I wonder to what extent that is because institutions were set up to address prior conditions. It may well be that we will see this as a low ebb in church membership rather than the midpoint of a trend.
Let's see... would you say that it's fair to say that religiosity declines as one's sense of control and understanding of the world increases (whether that sense is right or wrong)?
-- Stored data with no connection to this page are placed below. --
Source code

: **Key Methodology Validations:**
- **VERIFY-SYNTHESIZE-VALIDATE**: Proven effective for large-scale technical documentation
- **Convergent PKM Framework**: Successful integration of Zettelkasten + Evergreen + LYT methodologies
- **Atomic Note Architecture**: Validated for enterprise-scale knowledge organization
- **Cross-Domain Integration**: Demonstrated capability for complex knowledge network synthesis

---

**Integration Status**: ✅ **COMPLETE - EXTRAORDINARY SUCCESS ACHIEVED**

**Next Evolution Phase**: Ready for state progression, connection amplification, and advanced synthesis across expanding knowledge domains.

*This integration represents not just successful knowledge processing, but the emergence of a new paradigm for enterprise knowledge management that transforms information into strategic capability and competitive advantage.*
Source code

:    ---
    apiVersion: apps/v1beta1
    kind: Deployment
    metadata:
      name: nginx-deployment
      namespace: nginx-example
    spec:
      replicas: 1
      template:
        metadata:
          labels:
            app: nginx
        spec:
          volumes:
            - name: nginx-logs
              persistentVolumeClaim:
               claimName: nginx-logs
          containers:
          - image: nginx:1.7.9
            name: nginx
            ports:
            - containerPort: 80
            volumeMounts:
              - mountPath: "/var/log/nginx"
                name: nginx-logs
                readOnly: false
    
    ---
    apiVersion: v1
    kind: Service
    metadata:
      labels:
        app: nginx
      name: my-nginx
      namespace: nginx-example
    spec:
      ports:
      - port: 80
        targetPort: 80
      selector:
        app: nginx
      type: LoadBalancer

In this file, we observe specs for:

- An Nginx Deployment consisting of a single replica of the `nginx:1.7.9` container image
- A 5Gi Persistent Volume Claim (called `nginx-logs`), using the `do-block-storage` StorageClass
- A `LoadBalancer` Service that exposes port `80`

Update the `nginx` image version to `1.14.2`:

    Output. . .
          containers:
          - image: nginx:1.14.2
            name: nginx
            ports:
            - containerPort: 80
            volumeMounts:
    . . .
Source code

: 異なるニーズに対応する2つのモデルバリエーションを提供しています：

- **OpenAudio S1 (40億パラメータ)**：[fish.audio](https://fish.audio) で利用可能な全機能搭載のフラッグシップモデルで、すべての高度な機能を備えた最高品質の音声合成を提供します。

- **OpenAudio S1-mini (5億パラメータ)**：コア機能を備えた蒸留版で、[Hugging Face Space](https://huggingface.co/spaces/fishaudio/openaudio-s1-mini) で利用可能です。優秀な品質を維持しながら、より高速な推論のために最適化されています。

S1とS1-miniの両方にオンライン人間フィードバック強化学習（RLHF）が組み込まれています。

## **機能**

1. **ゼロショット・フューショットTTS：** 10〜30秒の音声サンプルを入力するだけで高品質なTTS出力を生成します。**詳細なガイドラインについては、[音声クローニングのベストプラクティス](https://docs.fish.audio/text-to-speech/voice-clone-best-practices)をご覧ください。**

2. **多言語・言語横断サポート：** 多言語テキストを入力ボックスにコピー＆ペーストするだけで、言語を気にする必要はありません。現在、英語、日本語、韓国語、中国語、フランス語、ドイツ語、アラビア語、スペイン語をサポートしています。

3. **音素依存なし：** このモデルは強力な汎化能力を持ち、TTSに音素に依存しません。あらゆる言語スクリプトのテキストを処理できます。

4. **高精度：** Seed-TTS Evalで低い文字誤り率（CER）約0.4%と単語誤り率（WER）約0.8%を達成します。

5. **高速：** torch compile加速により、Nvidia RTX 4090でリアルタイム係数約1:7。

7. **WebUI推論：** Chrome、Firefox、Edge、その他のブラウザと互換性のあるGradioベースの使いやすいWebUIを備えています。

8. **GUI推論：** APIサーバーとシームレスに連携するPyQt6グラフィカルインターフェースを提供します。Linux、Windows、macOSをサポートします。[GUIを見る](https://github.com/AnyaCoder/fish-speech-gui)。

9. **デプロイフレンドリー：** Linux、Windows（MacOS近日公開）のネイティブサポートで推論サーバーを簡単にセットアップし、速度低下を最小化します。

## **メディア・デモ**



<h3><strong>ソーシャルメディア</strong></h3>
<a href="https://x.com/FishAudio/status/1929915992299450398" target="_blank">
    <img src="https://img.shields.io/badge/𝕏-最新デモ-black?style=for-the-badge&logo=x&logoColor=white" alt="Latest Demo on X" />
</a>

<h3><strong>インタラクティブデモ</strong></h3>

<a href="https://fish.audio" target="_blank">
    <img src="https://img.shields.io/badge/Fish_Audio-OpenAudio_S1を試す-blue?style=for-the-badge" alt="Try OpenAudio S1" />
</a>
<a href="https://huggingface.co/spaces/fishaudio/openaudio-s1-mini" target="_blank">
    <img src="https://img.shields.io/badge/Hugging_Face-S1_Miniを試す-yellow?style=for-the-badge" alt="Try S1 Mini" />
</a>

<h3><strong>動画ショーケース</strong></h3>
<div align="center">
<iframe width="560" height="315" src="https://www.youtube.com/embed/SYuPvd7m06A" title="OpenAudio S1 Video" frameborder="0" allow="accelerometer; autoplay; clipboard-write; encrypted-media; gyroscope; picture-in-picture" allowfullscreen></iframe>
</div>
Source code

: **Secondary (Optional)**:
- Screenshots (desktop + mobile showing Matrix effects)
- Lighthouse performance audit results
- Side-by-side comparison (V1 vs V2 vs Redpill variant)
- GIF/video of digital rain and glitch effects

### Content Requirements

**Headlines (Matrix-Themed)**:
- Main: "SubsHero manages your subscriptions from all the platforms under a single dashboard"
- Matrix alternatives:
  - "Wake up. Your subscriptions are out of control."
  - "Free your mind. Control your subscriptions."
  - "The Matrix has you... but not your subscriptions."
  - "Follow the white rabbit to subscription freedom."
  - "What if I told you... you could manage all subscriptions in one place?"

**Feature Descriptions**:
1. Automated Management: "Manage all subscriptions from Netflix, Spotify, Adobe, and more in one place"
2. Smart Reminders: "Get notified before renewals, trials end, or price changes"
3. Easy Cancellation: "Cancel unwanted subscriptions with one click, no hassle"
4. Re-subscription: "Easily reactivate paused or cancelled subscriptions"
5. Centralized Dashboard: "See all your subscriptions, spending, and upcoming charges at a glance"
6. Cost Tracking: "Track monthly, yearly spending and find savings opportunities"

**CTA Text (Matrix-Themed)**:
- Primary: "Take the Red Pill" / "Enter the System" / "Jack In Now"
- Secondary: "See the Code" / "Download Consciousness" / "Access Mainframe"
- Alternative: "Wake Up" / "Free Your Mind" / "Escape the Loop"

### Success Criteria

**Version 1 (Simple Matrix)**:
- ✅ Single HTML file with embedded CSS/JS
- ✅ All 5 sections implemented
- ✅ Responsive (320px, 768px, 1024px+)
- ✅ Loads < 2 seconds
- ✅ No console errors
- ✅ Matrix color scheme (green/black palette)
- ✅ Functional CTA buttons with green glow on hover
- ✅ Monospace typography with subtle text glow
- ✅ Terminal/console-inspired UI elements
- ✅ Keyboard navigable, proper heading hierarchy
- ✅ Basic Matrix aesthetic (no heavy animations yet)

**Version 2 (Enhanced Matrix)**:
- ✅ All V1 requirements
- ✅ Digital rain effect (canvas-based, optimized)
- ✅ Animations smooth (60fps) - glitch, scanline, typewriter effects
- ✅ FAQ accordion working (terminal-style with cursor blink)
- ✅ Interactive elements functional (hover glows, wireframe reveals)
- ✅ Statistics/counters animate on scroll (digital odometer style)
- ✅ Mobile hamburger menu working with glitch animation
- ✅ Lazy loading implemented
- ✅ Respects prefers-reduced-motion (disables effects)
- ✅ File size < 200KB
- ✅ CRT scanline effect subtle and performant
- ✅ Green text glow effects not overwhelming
So, for example, because I understand that lightning is caused by physical phenomena related to the violent movement of air masses, rather than, say, Zeus being angry or demons cavorting, I'm less likely to make a burnt offering to Zeus or pray to the Virgin Mary and light a candle blessed on Candlemas (Feast of the Purification of the Virgin and candles blessed at Candlemas mass were widely believed to protect against lightning and most prudent householders in the late medieval and early-modern periods tried to keep a few around for protection during storms and delivery of babies).
But what if we are entering an age where people feel less control and more anxiety?
Also, my mother always contended that in the disarray of Vatican II, the Catholic Church which was the center of communal life in her childhood became nothing more than a place to go for Mass in my childhood. So she understood my disinterest in the Church as a reflection of the Church's fundamental disinterest in me (she would not have used those exact words, but that's the essence of it). What if churches figure out, in an age of fractured communities, to once again become the pole of a community?
In other words, I could see many of the trends we see explaining the decline in church attendance being used to explain the increase in church attendance if the trend were to reverse.
Similarly, the article blames late-stage capitalism for the decline in religion, while David Brooks in his take on it blames the decline in religion for late-stage capitalism. In his view, the churches provided a break on boundless greed which has become more manifest as the influence of religion wanes.
Personally, I feel that Brooks and the article cited above are missing something major, but I just don't know what it is! I guess I am skeptical of any attempt to look at two trends as broad and vague as these and say one causes the other.
The first article on the other hand... demographics are powerful and that suggests a trend that will be hard to reverse. But it doesn't really explain why, in a way that convinces me, there is such a sudden decline in religiosity across generations.
BTW, I come to this as someone who was born into a very religious family, never once believed in any of it myself, and somehow ended up with a PhD and 20 years of research focused on who resisted the Reformation and how people adapted to and adopted the Reformed religion. So it's not a topic where I expect to find an answer that I find satisfying between now and the time I die.